This is a small example of a benchmark for parallel code execution on a thread pool, versus linear code execution. I've always wondered where the line is when it makes sense to use parallelism.
And in my small example, this line passes somewhere around 10,000 iterations of incrementing the variable. The results of the run below clearly show that already at 20,000 iterations, parallel execution in 5 threads of 4000 iterations each, begins to overtake linear execution.
BenchmarkDotNet v0.13.12, Windows 10 (10.0.19045.3930/22H2/2022Update)

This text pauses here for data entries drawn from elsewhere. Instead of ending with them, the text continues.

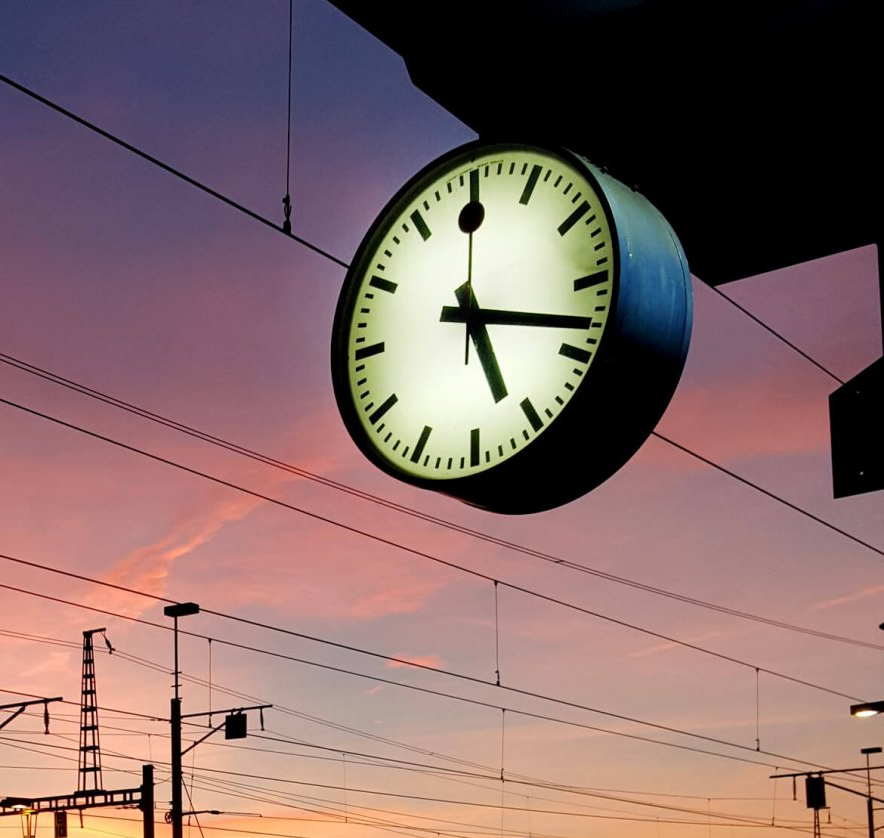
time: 5:17
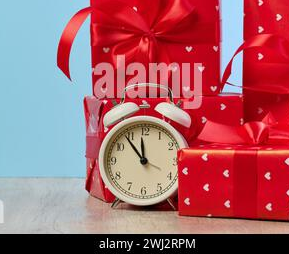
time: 11:53
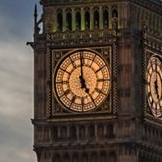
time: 4:59
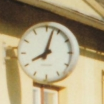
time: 8:02
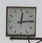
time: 12:14
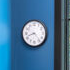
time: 8:23
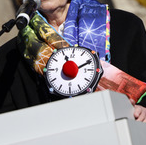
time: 11:10
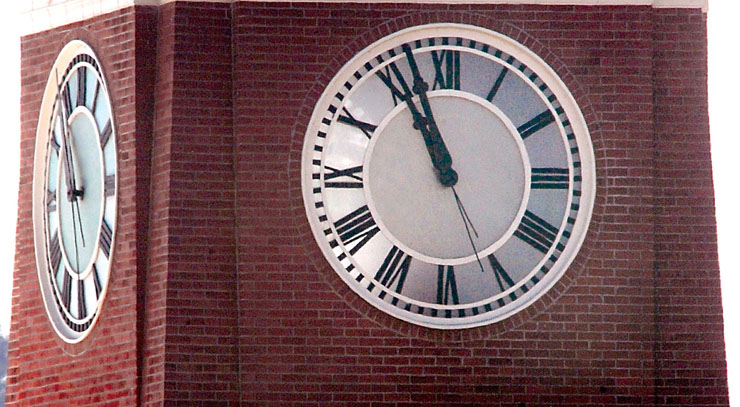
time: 10:56
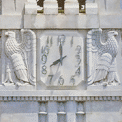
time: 7:59
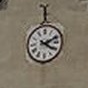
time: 4:11
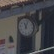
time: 11:03
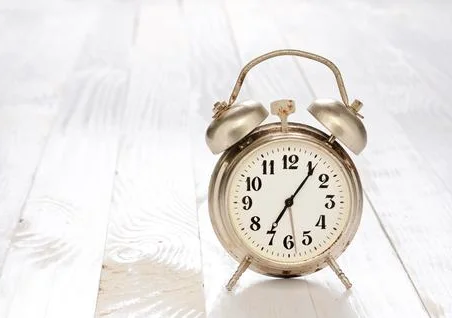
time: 7:06
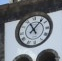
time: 11:07
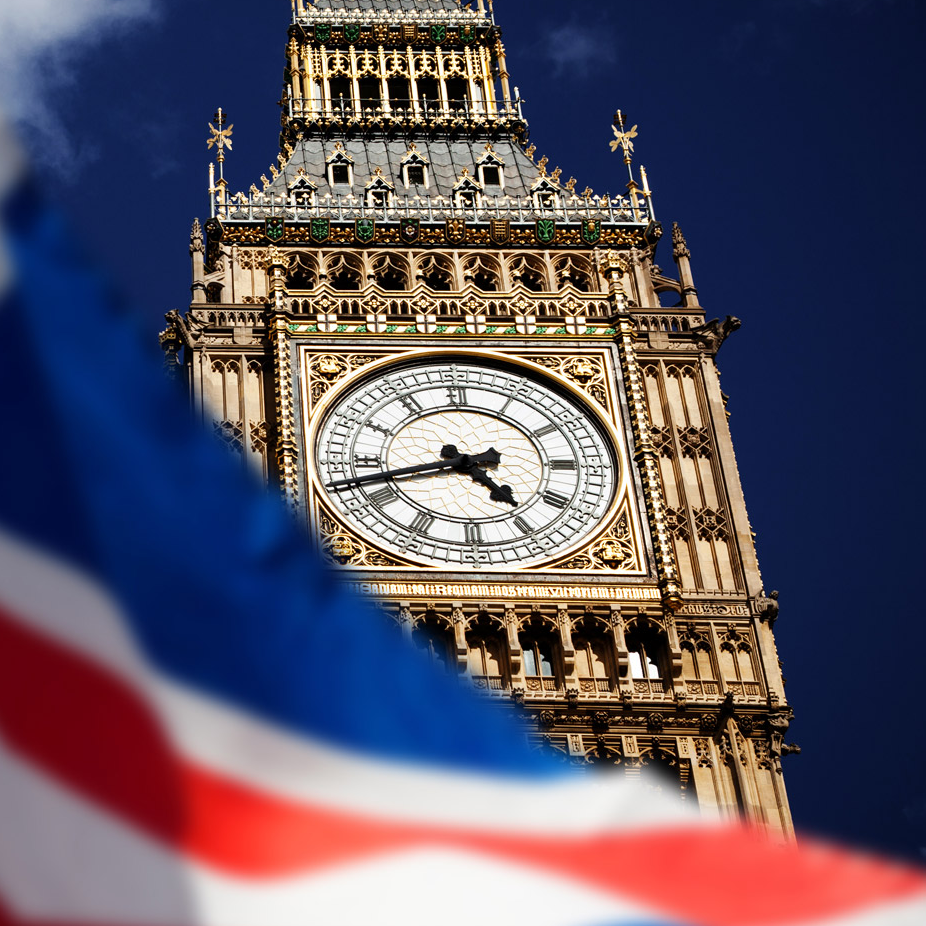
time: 4:42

AMD Ryzen 5 5600X, 1 CPU, 12 logical and 6 physical cores
.NET SDK 8.0.100
[Host] : .NET 8.0.0 (8.0.23.53103), X64 RyuJIT AVX2
DefaultJob : .NET 8.0.0 (8.0.23.53103), X64 RyuJIT AVX2
Method | tasksCount | iterationsCount | Mean | Error | StdDev | Median | P50 | P85 | P95 |
---|---|---|---|---|---|---|---|---|---|
ParallelAsynchronouslySum | 5 | 2000 | 2.242 μs | 0.0076 μs | 0.0067 μs | 2.241 μs | 2.241 μs | 2.248 μs | 2.253 μs |
ParallelAsynchronouslySum | 5 | 4000 | 3.024 μs | 0.0160 μs | 0.0142 μs | 3.026 μs | 3.026 μs | 3.042 μs | 3.044 μs |
ParallelAsynchronouslySum | 5 | 200000 | 71.538 μs | 1.3950 μs | 1.4926 μs | 71.296 μs | 71.296 μs | 73.250 μs | 73.957 μs |
SynchronouslySum | ? | 10000 | 2.181 μs | 0.0093 μs | 0.0087 μs | 2.182 μs | 2.182 μs | 2.188 μs | 2.190 μs |
SynchronouslySum | ? | 20000 | 4.355 μs | 0.0321 μs | 0.0300 μs | 4.367 μs | 4.367 μs | 4.384 μs | 4.395 μs |
SynchronouslySum | ? | 1000000 | 217.276 μs | 1.0472 μs | 0.9283 μs | 217.397 μs | 217.397 μs | 218.194 μs | 218.346 μs |
In fact, the key here is the granularity of the execution of the work items that are placed on the thread pool. My example is very artificial and has little to do with real practice. Since often, the granularity of the executed code depends on many conditions, input data, business logic, etc., and it is not constant.
However, this benchmark, in my opinion, clearly demonstrates that switching to parallel code execution makes sense only when the costs of organizing parallel execution no longer outweigh simple linear code execution.